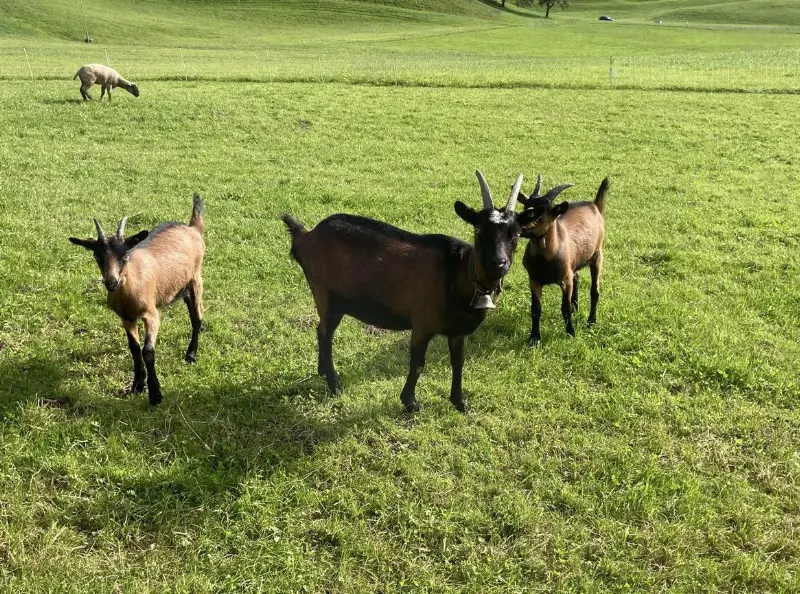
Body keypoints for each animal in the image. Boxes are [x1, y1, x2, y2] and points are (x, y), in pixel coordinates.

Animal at [68, 195, 205, 405]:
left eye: (125, 255)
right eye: (97, 256)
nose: (111, 282)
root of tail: (192, 228)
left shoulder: (152, 315)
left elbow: (147, 351)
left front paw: (155, 394)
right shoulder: (126, 318)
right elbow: (134, 348)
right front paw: (138, 385)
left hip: (196, 280)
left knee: (196, 317)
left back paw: (190, 354)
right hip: (182, 286)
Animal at [281, 171, 525, 413]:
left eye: (516, 234)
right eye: (478, 229)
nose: (498, 263)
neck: (458, 272)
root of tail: (305, 236)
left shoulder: (457, 332)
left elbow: (458, 363)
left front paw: (460, 402)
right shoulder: (422, 324)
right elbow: (417, 364)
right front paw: (410, 402)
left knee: (320, 330)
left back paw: (323, 371)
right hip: (325, 295)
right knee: (326, 333)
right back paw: (334, 384)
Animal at [517, 176, 609, 346]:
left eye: (545, 211)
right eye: (526, 205)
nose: (520, 224)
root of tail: (594, 205)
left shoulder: (565, 280)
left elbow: (564, 308)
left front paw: (570, 333)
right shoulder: (534, 279)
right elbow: (535, 310)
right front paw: (534, 338)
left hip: (597, 255)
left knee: (594, 290)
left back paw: (591, 321)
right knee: (577, 277)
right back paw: (576, 307)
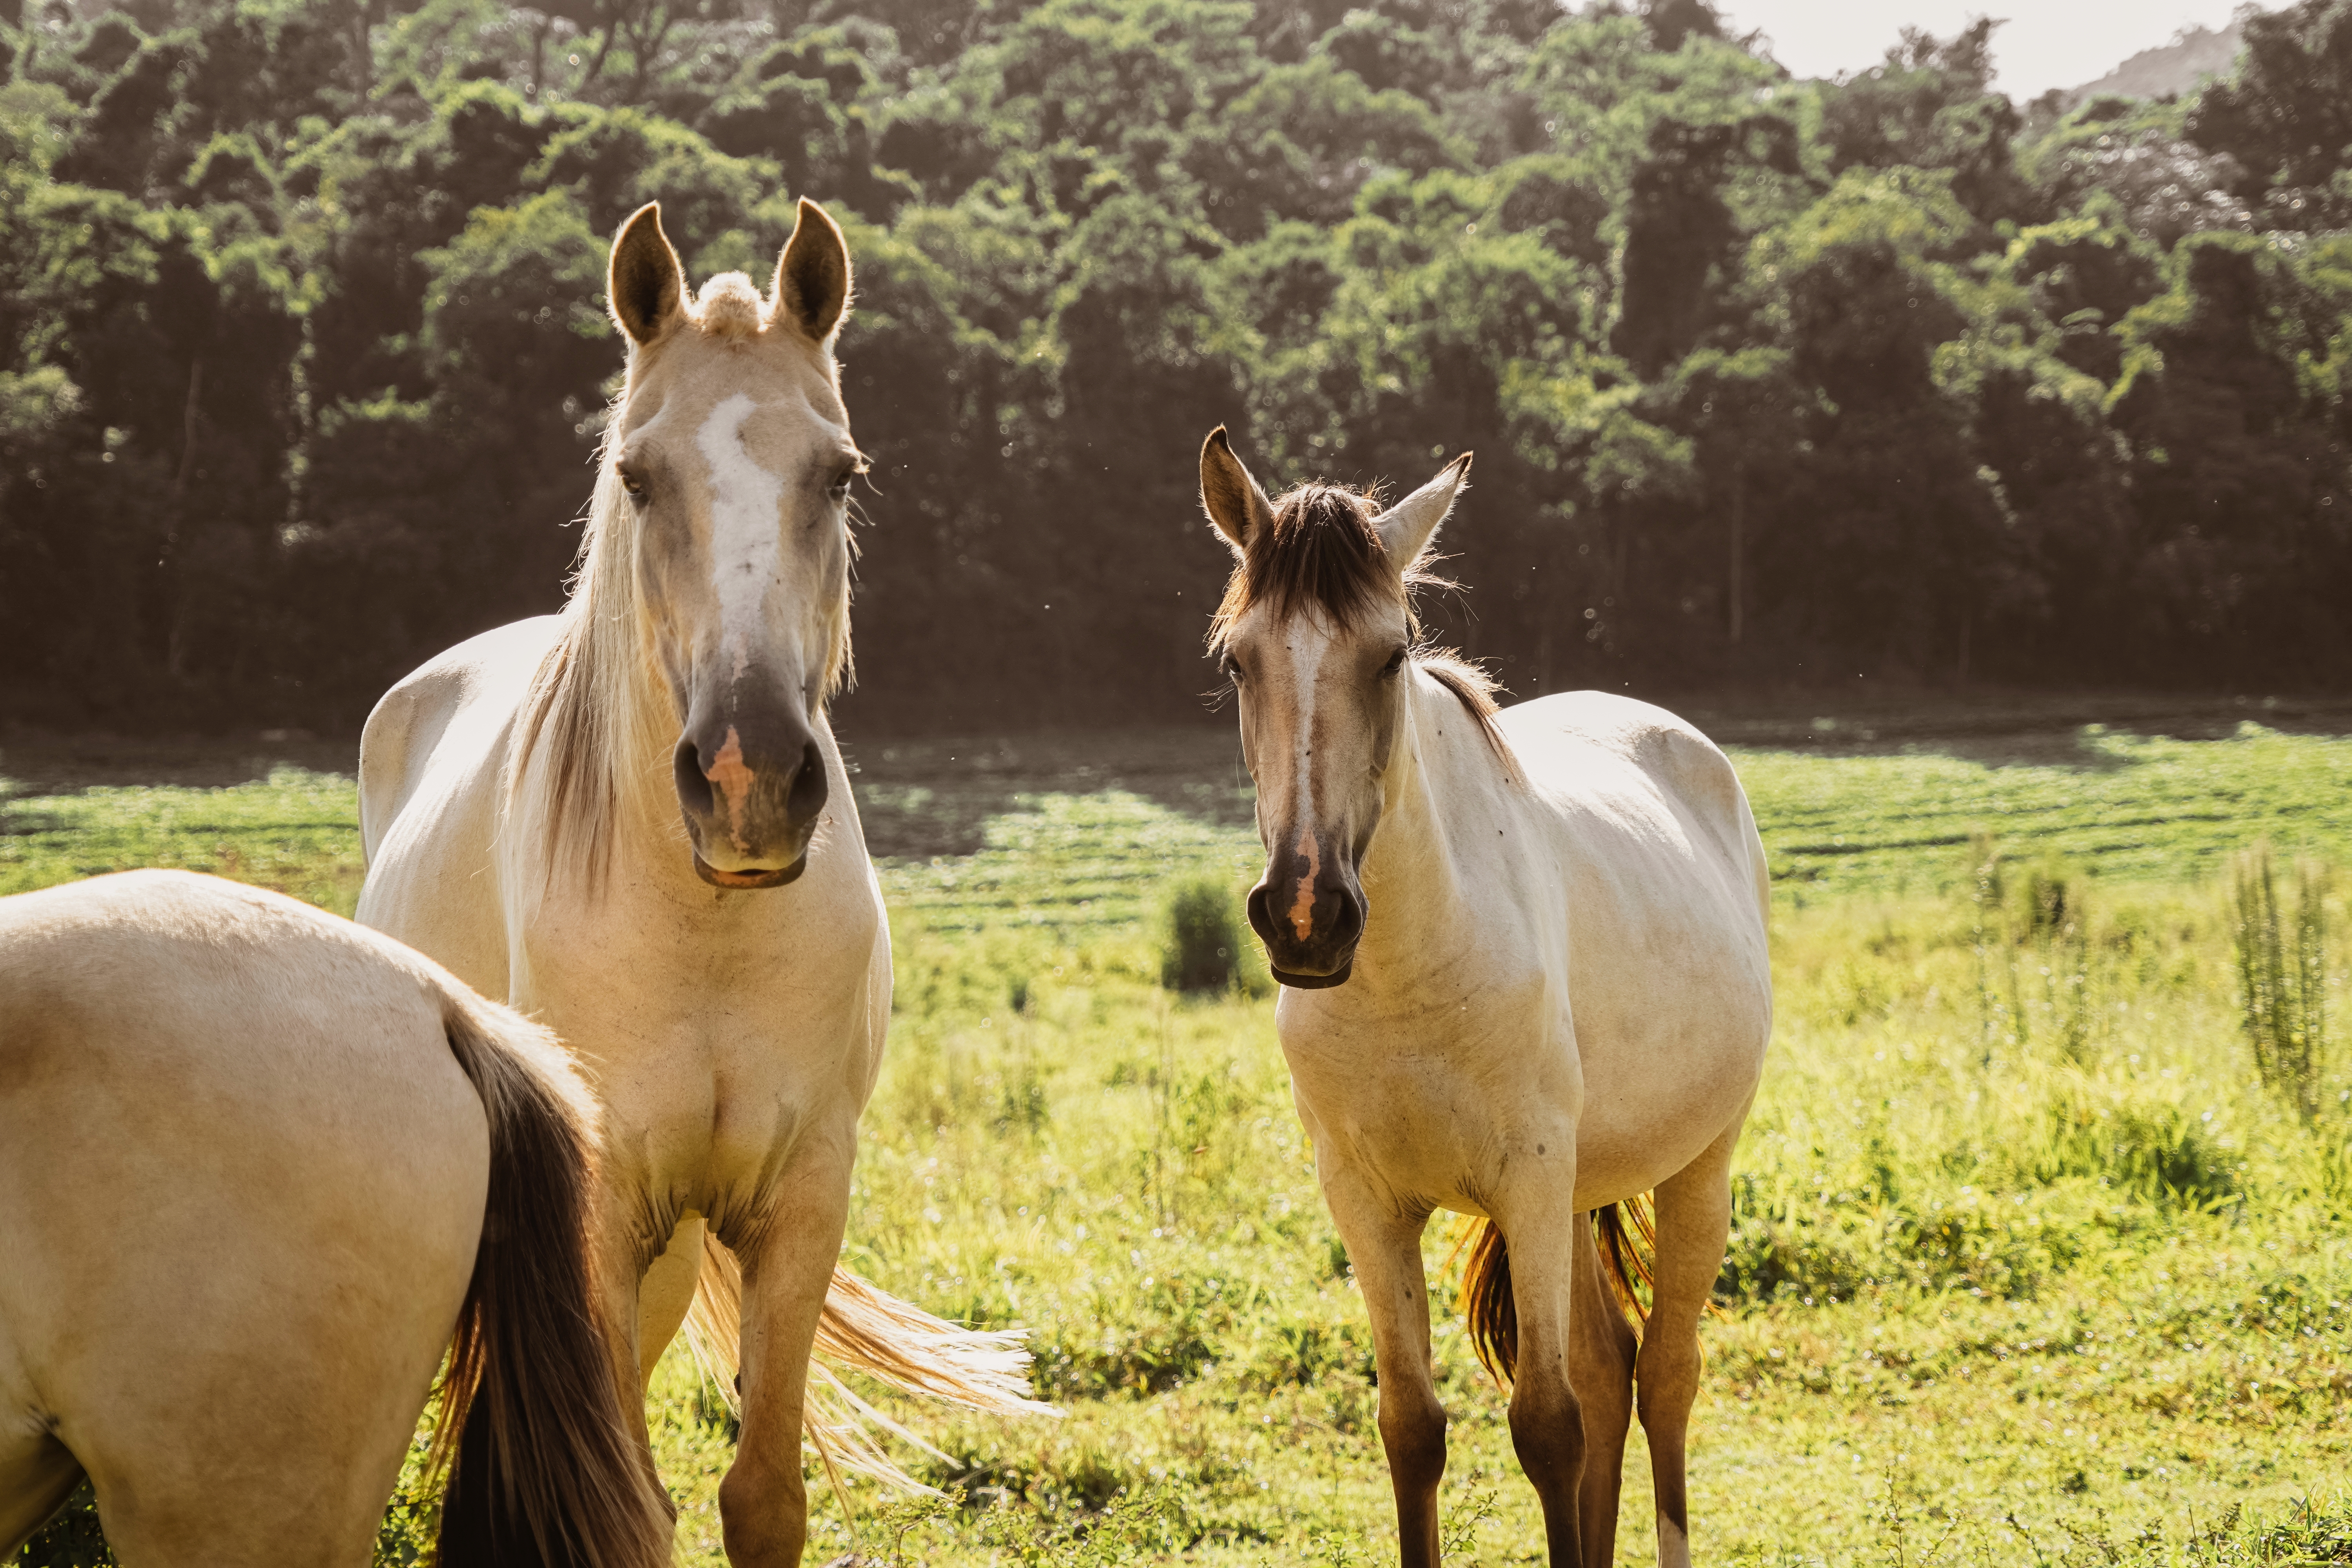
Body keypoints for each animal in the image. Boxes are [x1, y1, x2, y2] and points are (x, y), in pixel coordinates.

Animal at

#### [What you have to do]
Output the entries verbatim but drop the images.

#### [Answer box]
Body keypoints for each animal in the image. Boxes are [x1, y1, x2, y2] and points are (x, y), in pixel coordinates.

Animal at [68, 195, 205, 405]:
left eye: (125, 255)
right eye: (97, 256)
nose: (111, 282)
root of tail: (192, 228)
left shoulder: (152, 315)
left elbow: (147, 351)
left front paw: (155, 394)
right shoulder: (126, 318)
right elbow: (134, 348)
right front paw: (138, 385)
left hip: (196, 280)
left knee: (196, 317)
left back paw: (190, 354)
right hip: (182, 286)
Animal at [281, 171, 525, 413]:
left eye: (516, 234)
right eye: (478, 229)
nose: (498, 263)
neck: (458, 272)
root of tail: (305, 236)
left shoulder: (457, 332)
left elbow: (458, 363)
left front paw: (460, 402)
right shoulder: (422, 324)
right elbow: (417, 364)
right front paw: (410, 402)
left knee: (320, 330)
left back paw: (323, 371)
right hip: (325, 295)
right knee: (326, 333)
right back paw: (334, 384)
Animal at [517, 176, 609, 346]:
left eye: (545, 211)
right eye: (526, 205)
nose: (520, 224)
root of tail: (594, 205)
left shoulder: (565, 280)
left elbow: (564, 308)
left front paw: (570, 333)
right shoulder: (534, 279)
right elbow: (535, 310)
right front paw: (534, 338)
left hip: (597, 255)
left knee: (594, 290)
left back paw: (591, 321)
right knee: (577, 277)
right back paw: (576, 307)
Body keypoints for each animal in the image. Boxes are [x1, y1, x2, y2] and points are (x, y), in pixel coordinates.

Animal at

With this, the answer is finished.